[ENTRIES start]
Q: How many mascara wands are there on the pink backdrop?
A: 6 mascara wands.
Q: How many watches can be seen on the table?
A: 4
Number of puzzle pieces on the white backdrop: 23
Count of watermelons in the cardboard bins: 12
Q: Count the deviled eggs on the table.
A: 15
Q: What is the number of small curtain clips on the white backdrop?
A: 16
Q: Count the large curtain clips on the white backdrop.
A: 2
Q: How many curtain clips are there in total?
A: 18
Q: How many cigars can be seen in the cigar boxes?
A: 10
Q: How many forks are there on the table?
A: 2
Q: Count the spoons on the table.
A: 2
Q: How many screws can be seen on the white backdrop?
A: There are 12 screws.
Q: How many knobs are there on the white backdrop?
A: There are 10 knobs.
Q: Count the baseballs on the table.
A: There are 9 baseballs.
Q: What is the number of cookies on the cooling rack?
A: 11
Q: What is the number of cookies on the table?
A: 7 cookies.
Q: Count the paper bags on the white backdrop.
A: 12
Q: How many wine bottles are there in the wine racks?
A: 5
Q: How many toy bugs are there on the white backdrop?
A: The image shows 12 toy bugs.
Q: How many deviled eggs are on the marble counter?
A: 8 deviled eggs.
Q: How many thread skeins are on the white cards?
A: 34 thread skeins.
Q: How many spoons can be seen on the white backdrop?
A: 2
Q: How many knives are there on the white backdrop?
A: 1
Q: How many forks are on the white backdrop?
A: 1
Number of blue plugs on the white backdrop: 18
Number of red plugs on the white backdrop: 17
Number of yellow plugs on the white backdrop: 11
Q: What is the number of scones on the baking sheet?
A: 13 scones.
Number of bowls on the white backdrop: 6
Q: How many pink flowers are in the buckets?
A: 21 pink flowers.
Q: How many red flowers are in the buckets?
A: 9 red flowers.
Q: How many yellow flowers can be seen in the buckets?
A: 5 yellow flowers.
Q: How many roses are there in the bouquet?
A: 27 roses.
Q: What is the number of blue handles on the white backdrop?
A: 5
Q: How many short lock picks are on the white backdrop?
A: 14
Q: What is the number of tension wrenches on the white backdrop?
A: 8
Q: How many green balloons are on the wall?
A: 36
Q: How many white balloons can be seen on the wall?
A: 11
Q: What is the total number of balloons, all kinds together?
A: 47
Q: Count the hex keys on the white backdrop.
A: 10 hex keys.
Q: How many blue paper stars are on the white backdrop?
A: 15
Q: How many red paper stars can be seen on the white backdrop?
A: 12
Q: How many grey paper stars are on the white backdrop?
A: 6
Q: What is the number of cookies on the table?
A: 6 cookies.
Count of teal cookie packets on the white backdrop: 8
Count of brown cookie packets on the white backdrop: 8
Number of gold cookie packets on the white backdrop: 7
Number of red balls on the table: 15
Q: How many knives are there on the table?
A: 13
[ENTRIES end]
**GOAL**
In the stretch of records from the line containing "Q: Count the spoons on the table." through the line containing "Number of red balls on the table: 15", switch "backdrop" to "background" and change nothing else. Give back only those lines.

**ANSWER**
Q: Count the spoons on the table.
A: 2
Q: How many screws can be seen on the white background?
A: There are 12 screws.
Q: How many knobs are there on the white background?
A: There are 10 knobs.
Q: Count the baseballs on the table.
A: There are 9 baseballs.
Q: What is the number of cookies on the cooling rack?
A: 11
Q: What is the number of cookies on the table?
A: 7 cookies.
Q: Count the paper bags on the white background.
A: 12
Q: How many wine bottles are there in the wine racks?
A: 5
Q: How many toy bugs are there on the white background?
A: The image shows 12 toy bugs.
Q: How many deviled eggs are on the marble counter?
A: 8 deviled eggs.
Q: How many thread skeins are on the white cards?
A: 34 thread skeins.
Q: How many spoons can be seen on the white background?
A: 2
Q: How many knives are there on the white background?
A: 1
Q: How many forks are on the white background?
A: 1
Number of blue plugs on the white background: 18
Number of red plugs on the white background: 17
Number of yellow plugs on the white background: 11
Q: What is the number of scones on the baking sheet?
A: 13 scones.
Number of bowls on the white background: 6
Q: How many pink flowers are in the buckets?
A: 21 pink flowers.
Q: How many red flowers are in the buckets?
A: 9 red flowers.
Q: How many yellow flowers can be seen in the buckets?
A: 5 yellow flowers.
Q: How many roses are there in the bouquet?
A: 27 roses.
Q: What is the number of blue handles on the white background?
A: 5
Q: How many short lock picks are on the white background?
A: 14
Q: What is the number of tension wrenches on the white background?
A: 8
Q: How many green balloons are on the wall?
A: 36
Q: How many white balloons can be seen on the wall?
A: 11
Q: What is the total number of balloons, all kinds together?
A: 47
Q: Count the hex keys on the white background.
A: 10 hex keys.
Q: How many blue paper stars are on the white background?
A: 15
Q: How many red paper stars can be seen on the white background?
A: 12
Q: How many grey paper stars are on the white background?
A: 6
Q: What is the number of cookies on the table?
A: 6 cookies.
Count of teal cookie packets on the white background: 8
Count of brown cookie packets on the white background: 8
Number of gold cookie packets on the white background: 7
Number of red balls on the table: 15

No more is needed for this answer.